TASK STATEMENT ->
Could you pick up the comments about homeowners associations below and carry them on from their last sentence?

So YES....SUE your little tin pot tyranny HOA!
HOA's are good for the most part, untill they must enforce a rule you do not seem to agree with, then they are evil. I have live in a development with one for a year now, and before that I lived on my own property. The only difference is that you have someone in your face 24 hours a day and charging you for via fees. The City enforcement dose the same dame thing. It's like the police all is ok untill they pull you over for doing 30 in a 25. It's the the rules and they must enforce it.
Many of the coments have a few things in common: not many people like HOA's, many would never buy into an HOA, HOA's serve no purpose, and many HOA's are running rampant and add rules as they see fit. Personally, I don't like HOA's, but I believe mine is run decently (a few dislikes, but ok overall). Some rules have been added; nothing "over the top", but who knows what the next new rule will be. I too said I would never live an in HOA; after retiring from the military and moving to AZ, I quickly found that well over 90% of housing in the Phoenix area was HOA controlled, and I could not find land and a private builder to have a new place built at a reasonable price. 20/20, perhaps I should have remained a renter.
Another story to share on rules; my HOA recently was forced to reduce the contract period with the cable company. HOA was charging each resident a basic cable fee as part of the dues; no way out for the homeowner. The contract was 30 yrs (from 2002). From a lawsuit, they have been forced to release all homeowners from the fee in 2017.

PROVIDED MATERIAL ->
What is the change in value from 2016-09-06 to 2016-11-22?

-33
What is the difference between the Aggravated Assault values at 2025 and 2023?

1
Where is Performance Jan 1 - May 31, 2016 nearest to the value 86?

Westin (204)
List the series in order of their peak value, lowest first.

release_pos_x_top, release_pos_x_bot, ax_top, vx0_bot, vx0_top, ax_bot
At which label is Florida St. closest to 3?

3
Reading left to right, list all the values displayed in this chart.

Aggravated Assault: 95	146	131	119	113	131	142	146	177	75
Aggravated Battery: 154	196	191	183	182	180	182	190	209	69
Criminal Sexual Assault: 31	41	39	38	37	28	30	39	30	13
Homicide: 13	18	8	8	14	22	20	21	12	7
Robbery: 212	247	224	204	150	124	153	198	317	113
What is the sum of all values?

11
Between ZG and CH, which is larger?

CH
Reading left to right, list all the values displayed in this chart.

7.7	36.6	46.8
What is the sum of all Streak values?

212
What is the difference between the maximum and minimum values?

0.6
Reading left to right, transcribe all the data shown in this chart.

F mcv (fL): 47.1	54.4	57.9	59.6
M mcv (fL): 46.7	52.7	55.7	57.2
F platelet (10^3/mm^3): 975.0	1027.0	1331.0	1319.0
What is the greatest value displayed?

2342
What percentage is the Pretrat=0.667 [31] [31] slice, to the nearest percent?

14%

ANSWER TO THIS EXERCISE ->
Hey nuckle heads ! If you read the damm paper work you know whats allowed and whats not and if you don't like it ,don't buy the house .I have know many people who sign all the documents but never really read them when buying a home with a HOA! Then they bring there work trucks ,box vans ,semi's home and find out there not allowed and sit there and piss and moan and cry about it and then want to change the rules .Well guess what some people don't want that **** in there neighborhoods! And I don't care if there is or is not an HOA ,your not bringing that crap into my neighborhood and runing my neighborhood into the ground.
There are laws to protect us from and you just turn it into the city you live in .And yes I had a neighbor that had five families living in there home and all had kids ,when I reported it to the city ,I was told they could have up too 29 extended family members living there acording to the square footage.The also had around 15 cars parked all over there yard .With a little presure and persistance it got taken care of .These people know the ropes and share it with others so they could do the same . Well guess what my neighborhood looks better than it ever has and will stay that way as long as I live there.P.S. read your paper work on your HOA before you move in and quit wineing!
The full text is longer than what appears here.